Students learn more than just statistics during their six-week stay in Ann Arbor. They form a close-knit network, bonded over late-night study sessions and social activities like canoeing down the Huron River, a road trip to the Detroit Museum of Art and, of course, a guided tour of the Big House. They listen to a special weekly seminar series of “Journey Lecture” by scientists across their career spectrum as multiethnic cuisine is served for lunch. The students also receive resources for professional development and coaching to prepare for graduate school.

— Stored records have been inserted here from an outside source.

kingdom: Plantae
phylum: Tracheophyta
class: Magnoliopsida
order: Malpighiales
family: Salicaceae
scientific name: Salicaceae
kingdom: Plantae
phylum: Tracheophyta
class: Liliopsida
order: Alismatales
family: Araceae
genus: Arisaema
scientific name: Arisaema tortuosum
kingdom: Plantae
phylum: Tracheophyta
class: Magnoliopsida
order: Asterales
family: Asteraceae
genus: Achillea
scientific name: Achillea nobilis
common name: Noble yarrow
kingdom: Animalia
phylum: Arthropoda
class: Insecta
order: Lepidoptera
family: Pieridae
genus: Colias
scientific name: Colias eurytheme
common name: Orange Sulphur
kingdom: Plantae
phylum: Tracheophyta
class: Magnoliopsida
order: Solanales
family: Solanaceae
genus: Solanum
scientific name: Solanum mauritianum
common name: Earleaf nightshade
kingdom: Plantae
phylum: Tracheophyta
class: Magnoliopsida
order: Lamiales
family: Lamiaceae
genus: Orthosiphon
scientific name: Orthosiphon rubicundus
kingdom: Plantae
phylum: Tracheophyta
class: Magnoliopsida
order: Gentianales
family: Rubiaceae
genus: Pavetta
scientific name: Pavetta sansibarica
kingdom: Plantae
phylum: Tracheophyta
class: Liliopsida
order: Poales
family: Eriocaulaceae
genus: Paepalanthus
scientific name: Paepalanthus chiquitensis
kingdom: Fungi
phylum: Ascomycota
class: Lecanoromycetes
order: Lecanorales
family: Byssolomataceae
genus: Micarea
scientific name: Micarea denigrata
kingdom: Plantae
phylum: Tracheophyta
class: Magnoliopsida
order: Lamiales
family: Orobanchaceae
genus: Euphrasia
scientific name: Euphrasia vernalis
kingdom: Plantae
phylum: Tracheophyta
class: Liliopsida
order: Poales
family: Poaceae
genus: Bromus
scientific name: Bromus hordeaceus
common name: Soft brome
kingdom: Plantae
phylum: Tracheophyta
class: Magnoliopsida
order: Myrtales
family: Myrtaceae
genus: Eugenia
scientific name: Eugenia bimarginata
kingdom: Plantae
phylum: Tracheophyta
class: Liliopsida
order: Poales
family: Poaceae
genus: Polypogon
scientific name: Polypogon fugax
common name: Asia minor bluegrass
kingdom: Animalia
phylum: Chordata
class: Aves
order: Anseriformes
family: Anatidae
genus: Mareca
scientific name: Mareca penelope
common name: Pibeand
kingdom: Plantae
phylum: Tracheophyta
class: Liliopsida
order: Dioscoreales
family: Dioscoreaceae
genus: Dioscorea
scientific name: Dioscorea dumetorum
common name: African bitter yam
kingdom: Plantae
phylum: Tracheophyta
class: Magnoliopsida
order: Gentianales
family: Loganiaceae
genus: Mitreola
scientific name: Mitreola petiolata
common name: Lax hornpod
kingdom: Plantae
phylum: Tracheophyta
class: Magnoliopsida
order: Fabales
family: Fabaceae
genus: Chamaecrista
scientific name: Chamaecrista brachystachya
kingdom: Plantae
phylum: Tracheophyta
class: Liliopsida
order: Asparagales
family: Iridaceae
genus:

This network of friendship, mentoring, and support persists well beyond the summer. Thanks to social media, students remain close as they complete their undergraduate educations and enter the next phases of their lives. Many students even reunite in graduate school, as is the case for 17 BDSI alums currently enrolled in the department of biostatistics at the University of Michigan.

Applications are being accepted for the 2020 Big Data Summer Institute at the University of Michigan.